AG Pax­ton Defends TX Anti-Cen­sor­ship Law at SCOTUS

AG Ken Paxton | Image by Kaylee Greenlee Beal for The Texas Tribune

The U.S. Supreme Court heard arguments on Monday in a pair of landmark First Amendment cases brought by Texas and Florida over laws barring social media companies from blocking unpopular opinions.

Texas Attorney General Ken Paxton, representing Texas in the case, has said that states have the right to prevent companies from discriminating against the public discourse of ideas. According to him, this is particularly true of unpopular speech, which includes political ideas that may run counter to the views held by the company.

“I look forward to defending our law which was adopted in response to a troubling trend of powerful companies unjustly silencing Americans they do not agree with,” Paxton said in a press release ahead of the hearings. “Just like the postal service and telephone companies, social media platforms function as common carriers of ordinary citizens’ communications.”

The Texas law — HB 20 — was passed in 2021 and almost immediately was faced with legal action by social media groups that claimed a First Amendment right to censor content. Texas and Florida have argued that the companies do not have a right to silence disfavorable opinions posted on the media sites.

The Texas law specifically blocks social media companies from censoring speech based on “characteristics having nothing to do with speech,” according to a brief filed by the state with the court.

“Facebook, for example, cannot discriminate against someone [under the Texas law] because she lives in Texas, is a member of a teachers’ union, or said something decades ago in a college newspaper that Facebook now deems objectionable,” the brief states.

Lawsuits were initially brought challenging the laws by two technology-based trade associations. The groups argue that social media companies are privately owned and hold First Amendment rights to remove content and block users, similar to the way newspapers are permitted the same type of editorial discretion.

Early indications from the court show that the justices are largely divided on how best to handle these two laws. However, they might have a larger consensus in appearing doubtful of the Florida law because it is potentially overbroad. For instance, according to CNN, several justices commented on how the Florida law could be applied to entities including Etsy, Uber, and Google’s search algorithm.

Other justices have pointed out that the First Amendment prevents the government from taking action to censor speech but does not bar private companies from doing so.

“The First Amendment restricts what the government can do,” said Chief Justice John Roberts of Texas’ position on the matter, per CNN. “What the government’s doing here is saying, ‘you must do this, you must carry these people — you’ve got to explain if you don’t.’ That’s not the First Amendment.”

Both the Texas law and the Florida law came about after revelations that social media companies intentionally blocked right-leaning content, particularly during the administration of former President Donald Trump. The issue also came to light during the COVID-19 pandemic when social media companies — after being pressured by President Joe Biden’s administration — blocked content that did not fall in line with the government messaging, as reported by The Dallas Express.

Up to this point, the courts have been unable to find a consensus on designating social media companies. The Florida law was overturned by the Eleventh Circuit Court of Appeals, while the Fifth Circuit upheld the Texas law.

Both cases have been before the Supreme Court before, at which time they were sent back to the lower courts. As previously reported in The Dallas Express, the lower courts were said to have not heard the merits of the cases but rather filed injunctions to keep the laws from taking effect.

The outcome of the two cases could have a substantial bearing on a broad range of activities by social media companies, including forcing them to disclose how the filtering algorithms they use function and what content they intentionally suppress.

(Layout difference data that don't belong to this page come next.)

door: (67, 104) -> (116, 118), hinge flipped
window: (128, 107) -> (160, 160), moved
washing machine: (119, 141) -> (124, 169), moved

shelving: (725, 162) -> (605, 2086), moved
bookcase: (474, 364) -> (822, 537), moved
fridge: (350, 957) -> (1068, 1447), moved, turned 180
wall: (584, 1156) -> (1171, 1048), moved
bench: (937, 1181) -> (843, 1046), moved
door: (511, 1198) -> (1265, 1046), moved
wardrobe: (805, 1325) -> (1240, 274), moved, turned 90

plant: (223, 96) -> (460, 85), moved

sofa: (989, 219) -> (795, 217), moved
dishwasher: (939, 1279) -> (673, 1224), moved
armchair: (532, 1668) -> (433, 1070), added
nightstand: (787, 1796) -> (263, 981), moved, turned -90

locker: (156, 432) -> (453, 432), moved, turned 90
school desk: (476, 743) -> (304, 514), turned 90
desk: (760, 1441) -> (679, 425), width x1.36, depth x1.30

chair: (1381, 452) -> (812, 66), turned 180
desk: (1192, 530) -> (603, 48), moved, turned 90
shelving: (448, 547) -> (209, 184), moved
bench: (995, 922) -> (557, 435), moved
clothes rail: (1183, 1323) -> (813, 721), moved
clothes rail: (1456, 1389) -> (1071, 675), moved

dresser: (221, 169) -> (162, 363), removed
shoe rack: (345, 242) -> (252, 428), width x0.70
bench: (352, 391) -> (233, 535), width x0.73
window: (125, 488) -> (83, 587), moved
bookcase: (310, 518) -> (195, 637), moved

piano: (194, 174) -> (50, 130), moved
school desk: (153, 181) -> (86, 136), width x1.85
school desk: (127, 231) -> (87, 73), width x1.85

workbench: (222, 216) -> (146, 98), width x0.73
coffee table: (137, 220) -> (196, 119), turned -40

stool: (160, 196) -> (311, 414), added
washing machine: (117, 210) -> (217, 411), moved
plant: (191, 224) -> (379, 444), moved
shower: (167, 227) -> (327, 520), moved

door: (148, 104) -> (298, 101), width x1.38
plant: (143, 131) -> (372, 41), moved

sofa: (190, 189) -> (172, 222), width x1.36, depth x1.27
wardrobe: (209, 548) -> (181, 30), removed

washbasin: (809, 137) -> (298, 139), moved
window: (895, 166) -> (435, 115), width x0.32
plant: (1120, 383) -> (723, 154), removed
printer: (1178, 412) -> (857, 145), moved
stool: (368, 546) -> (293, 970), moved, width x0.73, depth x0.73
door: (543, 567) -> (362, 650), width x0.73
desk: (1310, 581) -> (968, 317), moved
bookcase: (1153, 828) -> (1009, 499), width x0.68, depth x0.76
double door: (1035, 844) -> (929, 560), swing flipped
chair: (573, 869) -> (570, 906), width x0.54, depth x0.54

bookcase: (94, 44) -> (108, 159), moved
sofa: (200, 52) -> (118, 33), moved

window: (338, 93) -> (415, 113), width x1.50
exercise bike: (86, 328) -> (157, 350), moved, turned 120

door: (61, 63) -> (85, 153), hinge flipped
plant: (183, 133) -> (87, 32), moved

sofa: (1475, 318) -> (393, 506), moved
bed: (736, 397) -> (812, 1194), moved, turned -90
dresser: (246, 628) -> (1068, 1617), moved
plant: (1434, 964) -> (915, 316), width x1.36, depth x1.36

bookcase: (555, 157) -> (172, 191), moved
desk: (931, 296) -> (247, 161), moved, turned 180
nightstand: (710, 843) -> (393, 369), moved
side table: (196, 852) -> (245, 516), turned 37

Attorneys representing the tech companies have argued that upholding the laws could lead to social media platforms significantly updating their business models or even abandoning services in the states to avoid having to allow undesirable content that could be interpreted as protected expression under the legislation.

Paul Clement, the tech industry’s attorney, said some social media sites might switch to allowing “only puppy dogs” on their platforms to keep from being accused of discriminating against speech, per CNN.

Further, he argued that “these laws make it impossible for us to keep material that’s harmful to children off of our sites, unless we take so much material off of our sites that nobody can [allege] viewpoint discrimination.”